(Note: Here is an update to this story, as prices go negative in Queensland – in middle of the day!)
As Prime Minister Tony Abbott again attacked renewables for their presumed impact on consumer bills, wholesale energy prices in Queensland have slumped to unprecendented lows as rooftop solar continues to boom in that state.
Wholesale electricity prices this week in Queensland have fallen below $30/MWh – see graph below – far below the levels of other states as mild weather and sunny condition reduced demand and generated a large amount of solar electricity.
The dramatic fall in wholesale prices underlines why generators such as the Queensland government-owned Stanwell Corp and CS Energy want the renewable energy target to be brought to an end. Nearly 4,000 households a month are applying to put panels on their roofs in the south-east corner of the state alone, as consumer bills soar again.
Stanwell, which owns more than 4,000GW of coal and gas-fired generation, has already blamed solar for its inability to generate any profits in the last financial year, and the Newman government is now trying to sell both Stanwell and CS Energy. The conservative state government also wants the RET stopped, recently arguing that any efforts to curb emissions or clean up the energy system should wait until “society is wealthier.”
The fall in energy prices came as Abbott blamed renewable energy for lifting retail electricity bills.
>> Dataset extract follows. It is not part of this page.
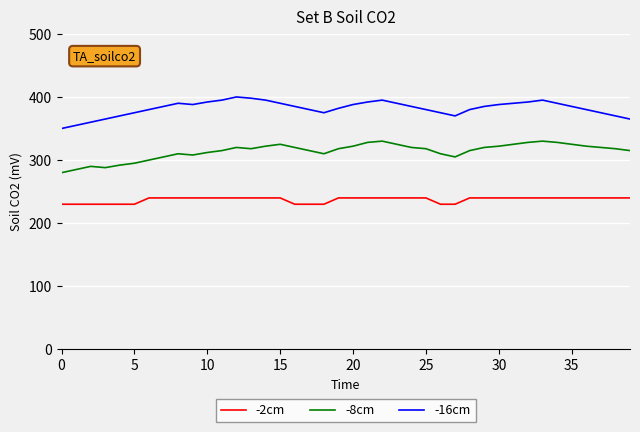

List the series in order of their overall mean, highest first.

-16cm, -8cm, -2cm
On Tuesday, Queensland electricity prices did indeed rise 18 per cent, but this was almost entirely the result of soaring network costs and rising gas prices. The impact of renewable energy on retail prices actually fell.
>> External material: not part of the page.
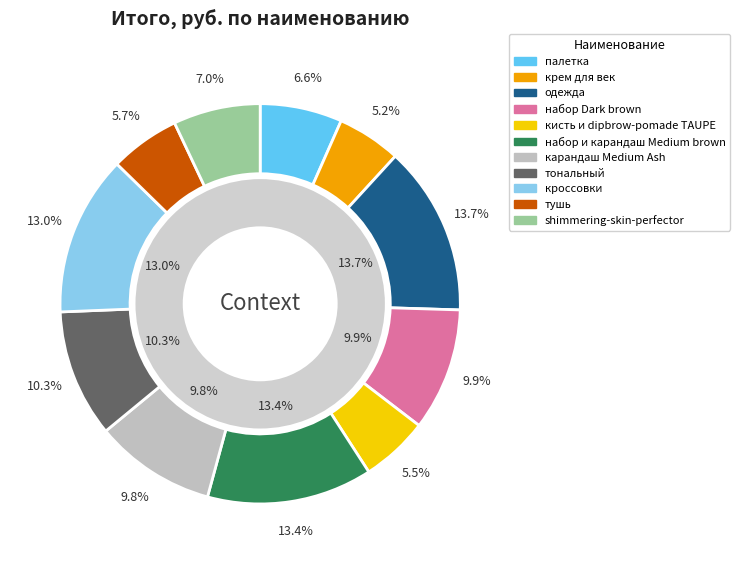

Does any single category account for the majority?

No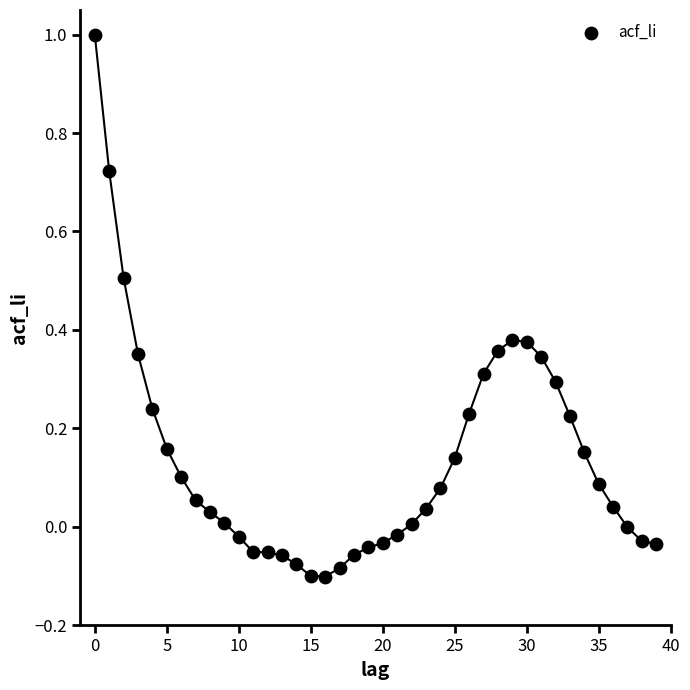

What is the range of Y values (max minus min)?

1.1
Abbott’s comments came despite the conclusion of his own hand-picked modellers, ACIL Allen, which said the renewable energy target would lower consumer bills over the medium to long term.
This confirms conclusions reached by other analysis, despite the fact that the numbers dialled into the modeling by ACIL Allen were “fossil fuel” friendly and did not reflect the real cost of renewables.
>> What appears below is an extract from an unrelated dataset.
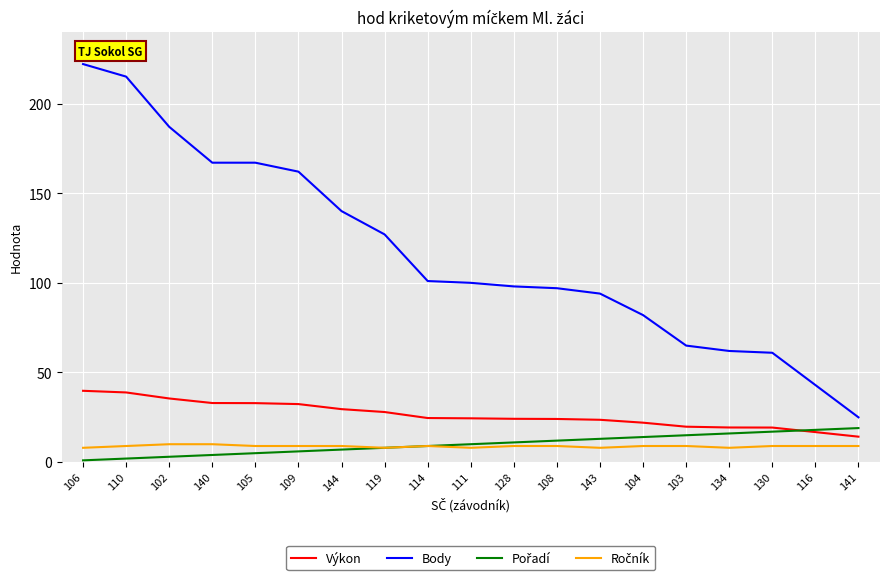

Which category has the lowest value in the Body series?

141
These softening impacts on customer bills from renewables come because they force down the wholesale of electricity, and incumbent generators do not like that.
Queensland is notable because it has installed very little large-scale renewable energy. There are no wind farms in the state, apart from the old Windy Hill installation in the north of the state, and just a few hydro and biomass plants.
In solar, however, it leads the world, with more than 1.1GW installed. According to a new report by Energex, it now has the highest per capita solar uptake in the world, with more than one if four houses in the south-east corner having rooftop solar.
This graph of Queensland demand and prices on Monday and Tuesday from the Australian Energy Market Operator illustrates the problem for coal and gas generators. The middle of the day was when the fossil fuel generators used to generate most revenue, because demand was highest. Now, demand eases dramatically, as this graph shows. Demand is in the green, while the wholesale price in is the red line.
Here is another way of viewing the contribution of rooftop solar, taken from the APVI’s live solar map. It shows the contribution of solar in Queensland on July 1 at more than 10 per cent around noon, with output of more than 600MW, equivalent to a coal-fired power station.
To get another view of what happened in prices, this table from Global-Roam data , which has its own detailed explanation from Paul McCardle on his Watt Clarity website, shows that Queensland prices were well below the Australian average on Tuesday.
As their story notes: “A trader that I have just spoken with mentioned prices being “soft” in QLD today – I’m sure the generators here would be noting that they could not be much softer than this without being jelly!”
And later … “it does reveal how solar is really starting to cause a whole world of pain to existing generators in Queensland, and promising more.”
Watt Clarity further observes that “as solar continues to eat the midday lunch of scheduled demand, dampening prices through the middle of the day, it seems likely that the generators (starved of volume) will use whatever advantage they have to make back some of the losses in the mornings and the evenings.”
Indeed, nearly 4,000 homes in south east Queensland are making applications to install rooftop solar each month. Australia-wide, solar – currently standing at 3.4GW – is predicted by Bloomberg New Energy Finance to jump to 23GW by 2030, with 5 million homes installing rooftop panels.
BNEF has described the rooftop solar market as ‘unstoppable’ – not just in Australia though. Its 2030 Market Report released this week predicts $7.7 trillion of renewable investment across the world in the next 15 yard, with solar to make a significant contribution, including in the major markets of US, China and India.
The Energex network, which operates in the south-east corner and Brisbane, added another 13.7MW of rooftop solar in June, to take their total installed in the Energex network to 843MW on 261,500 homes and businesses.
Another 3,563 homes added solar in the south east corner in June, despite the fact that they would only get paid 8c/kWh for electricity they export back into the grid.
From Tuesday, that payment by the network ceases and falls to retailers. But the payment is voluntary, and has to be negotiated between the customer and the retailer. More than 59,000 houses – with some 200MW of rooftop solar – now find themselves in this situation.
Whats more, new rules have been introduced which allow the network operator to require that no exports can be made back to the grid for new rooftop solar systems. Ergon Energy explained its reasoning here, saying it wanted to prevent “reverse flows” and encourage more solar and energy storage on its network.